---- DATA TO USE

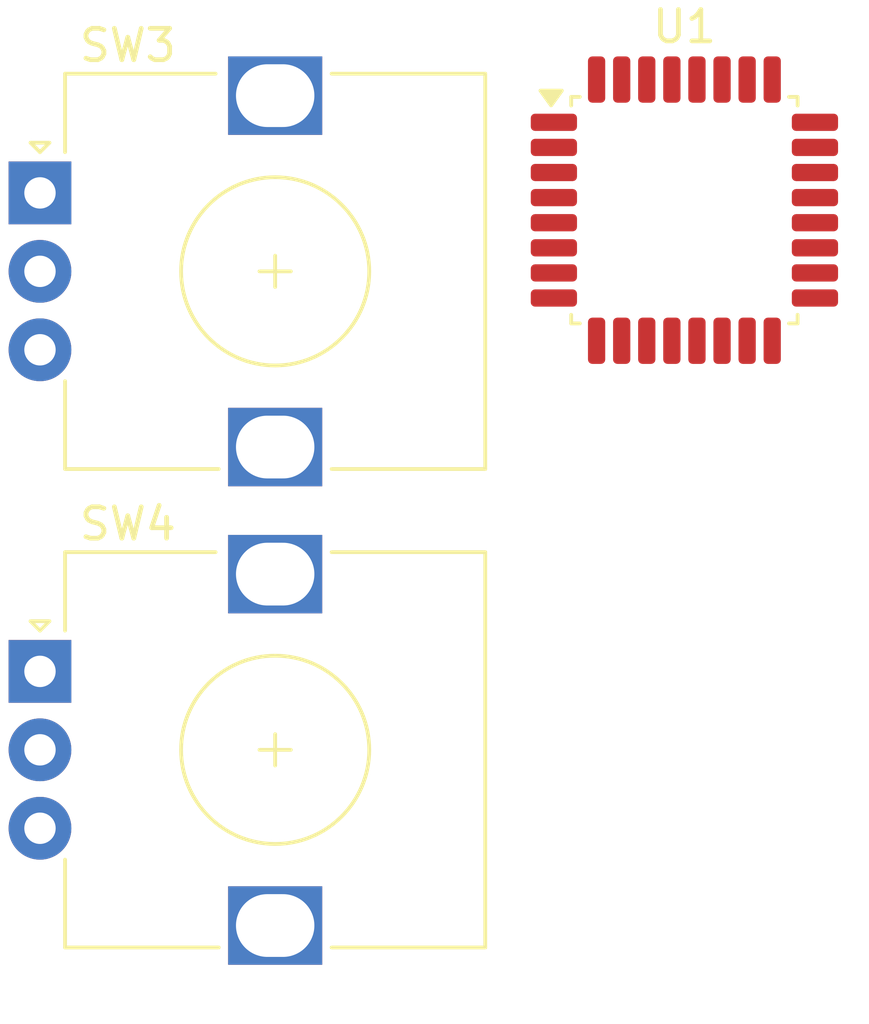
<source format=kicad_pcb>
(kicad_pcb
	(version 20241229)
	(generator "pcbnew")
	(generator_version "9.0")
	(general
		(thickness 1.6)
		(legacy_teardrops no)
	)
	(paper "A4")
	(layers
		(0 "F.Cu" signal)
		(2 "B.Cu" signal)
		(9 "F.Adhes" user "F.Adhesive")
		(11 "B.Adhes" user "B.Adhesive")
		(13 "F.Paste" user)
		(15 "B.Paste" user)
		(5 "F.SilkS" user "F.Silkscreen")
		(7 "B.SilkS" user "B.Silkscreen")
		(1 "F.Mask" user)
		(3 "B.Mask" user)
		(17 "Dwgs.User" user "User.Drawings")
		(19 "Cmts.User" user "User.Comments")
		(21 "Eco1.User" user "User.Eco1")
		(23 "Eco2.User" user "User.Eco2")
		(25 "Edge.Cuts" user)
		(27 "Margin" user)
		(31 "F.CrtYd" user "F.Courtyard")
		(29 "B.CrtYd" user "B.Courtyard")
		(35 "F.Fab" user)
		(33 "B.Fab" user)
		(39 "User.1" user)
		(41 "User.2" user)
		(43 "User.3" user)
		(45 "User.4" user)
	)
	(setup
		(pad_to_mask_clearance 0)
		(allow_soldermask_bridges_in_footprints no)
		(tenting front back)
		(pcbplotparams
			(layerselection 0x00000000_00000000_55555555_5755f5ff)
			(plot_on_all_layers_selection 0x00000000_00000000_00000000_00000000)
			(disableapertmacros no)
			(usegerberextensions no)
			(usegerberattributes yes)
			(usegerberadvancedattributes yes)
			(creategerberjobfile yes)
			(dashed_line_dash_ratio 12.000000)
			(dashed_line_gap_ratio 3.000000)
			(svgprecision 4)
			(plotframeref no)
			(mode 1)
			(useauxorigin no)
			(hpglpennumber 1)
			(hpglpenspeed 20)
			(hpglpendiameter 15.000000)
			(pdf_front_fp_property_popups yes)
			(pdf_back_fp_property_popups yes)
			(pdf_metadata yes)
			(pdf_single_document no)
			(dxfpolygonmode yes)
			(dxfimperialunits yes)
			(dxfusepcbnewfont yes)
			(psnegative no)
			(psa4output no)
			(plot_black_and_white yes)
			(sketchpadsonfab no)
			(plotpadnumbers no)
			(hidednponfab no)
			(sketchdnponfab yes)
			(crossoutdnponfab yes)
			(subtractmaskfromsilk no)
			(outputformat 1)
			(mirror no)
			(drillshape 1)
			(scaleselection 1)
			(outputdirectory "")
		)
	)
	(net 0 "")
	(net 1 "unconnected-(SW3-PadB)")
	(net 2 "unconnected-(SW3-PadC)")
	(net 3 "unconnected-(SW3-PadA)")
	(net 4 "unconnected-(SW4-PadB)")
	(net 5 "unconnected-(SW4-PadA)")
	(net 6 "unconnected-(SW4-PadC)")
	(net 7 "unconnected-(U1-PD6-Pad10)")
	(net 8 "unconnected-(U1-PC1-Pad24)")
	(net 9 "unconnected-(U1-PB5-Pad17)")
	(net 10 "unconnected-(U1-PB0-Pad12)")
	(net 11 "unconnected-(U1-PB3-Pad15)")
	(net 12 "Net-(U1-VCC-Pad4)")
	(net 13 "unconnected-(U1-PC3-Pad26)")
	(net 14 "unconnected-(U1-ADC7-Pad22)")
	(net 15 "unconnected-(U1-PD0-Pad30)")
	(net 16 "unconnected-(U1-PC5-Pad28)")
	(net 17 "unconnected-(U1-AVCC-Pad18)")
	(net 18 "unconnected-(U1-PC0-Pad23)")
	(net 19 "unconnected-(U1-XTAL1{slash}PB6-Pad7)")
	(net 20 "Net-(U1-GND-Pad21)")
	(net 21 "unconnected-(U1-XTAL2{slash}PB7-Pad8)")
	(net 22 "unconnected-(U1-PC2-Pad25)")
	(net 23 "unconnected-(U1-PD4-Pad2)")
	(net 24 "unconnected-(U1-PD3-Pad1)")
	(net 25 "unconnected-(U1-PD2-Pad32)")
	(net 26 "unconnected-(U1-ADC6-Pad19)")
	(net 27 "unconnected-(U1-PD1-Pad31)")
	(net 28 "unconnected-(U1-PB4-Pad16)")
	(net 29 "unconnected-(U1-~{RESET}{slash}PC6-Pad29)")
	(net 30 "unconnected-(U1-PD7-Pad11)")
	(net 31 "unconnected-(U1-AREF-Pad20)")
	(net 32 "unconnected-(U1-PC4-Pad27)")
	(net 33 "unconnected-(U1-PB1-Pad13)")
	(net 34 "unconnected-(U1-PD5-Pad9)")
	(net 35 "unconnected-(U1-PB2-Pad14)")
	(footprint "Rotary_Encoder:RotaryEncoder_Alps_EC12E_Vertical_H20mm" (layer "F.Cu") (at 109.85 63.65))
	(footprint "Package_QFP:TQFP-32_7x7mm_P0.8mm" (layer "F.Cu") (at 130.4 64.2))
	(footprint "Rotary_Encoder:RotaryEncoder_Alps_EC12E_Vertical_H20mm" (layer "F.Cu") (at 109.85 78.9))
	(embedded_fonts no)
)

</source>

--------

TASK GOAL:
Print exactly the lines from the one with "(pdf_front_fp_property_popups yes)" through the end of the data, inclusive.

REPLY:
			(pdf_front_fp_property_popups yes)
			(pdf_back_fp_property_popups yes)
			(pdf_metadata yes)
			(pdf_single_document no)
			(dxfpolygonmode yes)
			(dxfimperialunits yes)
			(dxfusepcbnewfont yes)
			(psnegative no)
			(psa4output no)
			(plot_black_and_white yes)
			(sketchpadsonfab no)
			(plotpadnumbers no)
			(hidednponfab no)
			(sketchdnponfab yes)
			(crossoutdnponfab yes)
			(subtractmaskfromsilk no)
			(outputformat 1)
			(mirror no)
			(drillshape 1)
			(scaleselection 1)
			(outputdirectory "")
		)
	)
	(net 0 "")
	(net 1 "unconnected-(SW3-PadB)")
	(net 2 "unconnected-(SW3-PadC)")
	(net 3 "unconnected-(SW3-PadA)")
	(net 4 "unconnected-(SW4-PadB)")
	(net 5 "unconnected-(SW4-PadA)")
	(net 6 "unconnected-(SW4-PadC)")
	(net 7 "unconnected-(U1-PD6-Pad10)")
	(net 8 "unconnected-(U1-PC1-Pad24)")
	(net 9 "unconnected-(U1-PB5-Pad17)")
	(net 10 "unconnected-(U1-PB0-Pad12)")
	(net 11 "unconnected-(U1-PB3-Pad15)")
	(net 12 "Net-(U1-VCC-Pad4)")
	(net 13 "unconnected-(U1-PC3-Pad26)")
	(net 14 "unconnected-(U1-ADC7-Pad22)")
	(net 15 "unconnected-(U1-PD0-Pad30)")
	(net 16 "unconnected-(U1-PC5-Pad28)")
	(net 17 "unconnected-(U1-AVCC-Pad18)")
	(net 18 "unconnected-(U1-PC0-Pad23)")
	(net 19 "unconnected-(U1-XTAL1{slash}PB6-Pad7)")
	(net 20 "Net-(U1-GND-Pad21)")
	(net 21 "unconnected-(U1-XTAL2{slash}PB7-Pad8)")
	(net 22 "unconnected-(U1-PC2-Pad25)")
	(net 23 "unconnected-(U1-PD4-Pad2)")
	(net 24 "unconnected-(U1-PD3-Pad1)")
	(net 25 "unconnected-(U1-PD2-Pad32)")
	(net 26 "unconnected-(U1-ADC6-Pad19)")
	(net 27 "unconnected-(U1-PD1-Pad31)")
	(net 28 "unconnected-(U1-PB4-Pad16)")
	(net 29 "unconnected-(U1-~{RESET}{slash}PC6-Pad29)")
	(net 30 "unconnected-(U1-PD7-Pad11)")
	(net 31 "unconnected-(U1-AREF-Pad20)")
	(net 32 "unconnected-(U1-PC4-Pad27)")
	(net 33 "unconnected-(U1-PB1-Pad13)")
	(net 34 "unconnected-(U1-PD5-Pad9)")
	(net 35 "unconnected-(U1-PB2-Pad14)")
	(footprint "Rotary_Encoder:RotaryEncoder_Alps_EC12E_Vertical_H20mm" (layer "F.Cu") (at 109.85 63.65))
	(footprint "Package_QFP:TQFP-32_7x7mm_P0.8mm" (layer "F.Cu") (at 130.4 64.2))
	(footprint "Rotary_Encoder:RotaryEncoder_Alps_EC12E_Vertical_H20mm" (layer "F.Cu") (at 109.85 78.9))
	(embedded_fonts no)
)

</source>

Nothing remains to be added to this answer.